Beyond Fine-tuning: Unleashing the Potential of Continuous Pretraining for Clinical LLMs

Clément Christophe,Tathagata Raha,Svetlana Maslenkova,Muhammad Umar Salman,Praveen K Kanithi,Marco AF Pimentel,Shadab Khan
2024-09-23
Abstract:Large Language Models (LLMs) have demonstrated significant potential in transforming clinical applications. In this study, we investigate the efficacy of four techniques in adapting LLMs for clinical use-cases: continuous pretraining, instruct fine-tuning, NEFTune, and prompt engineering. We employ these methods on Mistral 7B and Mixtral 8x7B models, leveraging a large-scale clinical pretraining dataset of 50 billion tokens and an instruct fine-tuning dataset of 500 million tokens. Our evaluation across various clinical tasks reveals the impact of each technique. While continuous pretraining beyond 250 billion tokens yields marginal improvements on its own, it establishes a strong foundation for instruct fine-tuning. Notably, NEFTune, designed primarily to enhance generation quality, surprisingly demonstrates additional gains on our benchmark.
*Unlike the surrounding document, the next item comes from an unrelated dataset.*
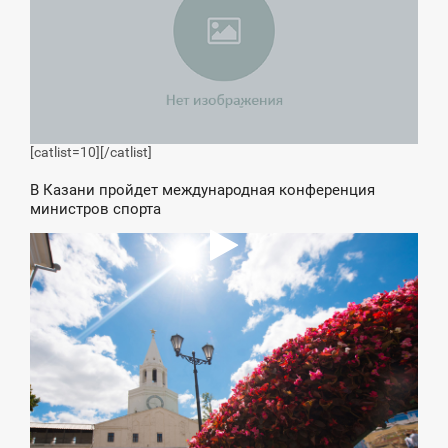
[catlist=10]
[/catlist]
В Казани пройдет международная конференция
министров спорта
Complex prompt engineering methods further enhance performance. These findings show the importance of tailoring fine-tuning strategies and exploring innovative techniques to optimize LLM performance in the clinical domain.
Computation and Language
What problem does this paper attempt to address?
The problem that this paper attempts to solve is how to optimize the performance of large - language models (LLMs) in clinical applications through techniques such as continuous pretraining, instruct fine - tuning, and advanced prompt engineering. Specifically, the researchers hope: 1. **Explore the effects of continuous pretraining**: The researchers hope to further enhance the LLMs' understanding ability of specific fields by conducting continuous pretraining on large - scale clinical data. Although this method has instability, they hope to overcome these challenges by balancing in - domain data and general - language data. 2. **Evaluate the effectiveness of different fine - tuning strategies**: In addition to the traditional fine - tuning methods, the researchers also introduced NEFTune (a new fine - tuning technique) and evaluated its performance in clinical tasks. NEFTune improves the generation quality by injecting noise in the embedding layer and may bring additional performance improvements. 3. **Verify the role of complex prompt engineering**: The researchers used a variety of prompt engineering techniques (such as Chain - of - Thought and KNN CoT ensembles) to evaluate whether these methods can significantly improve the model's performance without additional training. ### Main problem summary - **How to effectively use continuous pretraining to improve the performance of LLMs in clinical tasks?** - **Can different fine - tuning strategies (such as NEFTune) further improve the model performance?** - **Can complex prompt engineering techniques be used as an alternative or complementary means to optimize the clinical applications of LLMs?** By systematically comparing the effects of these methods, the researchers hope to provide valuable references for future research and develop more accurate, reliable, and practically influential clinical LLMs.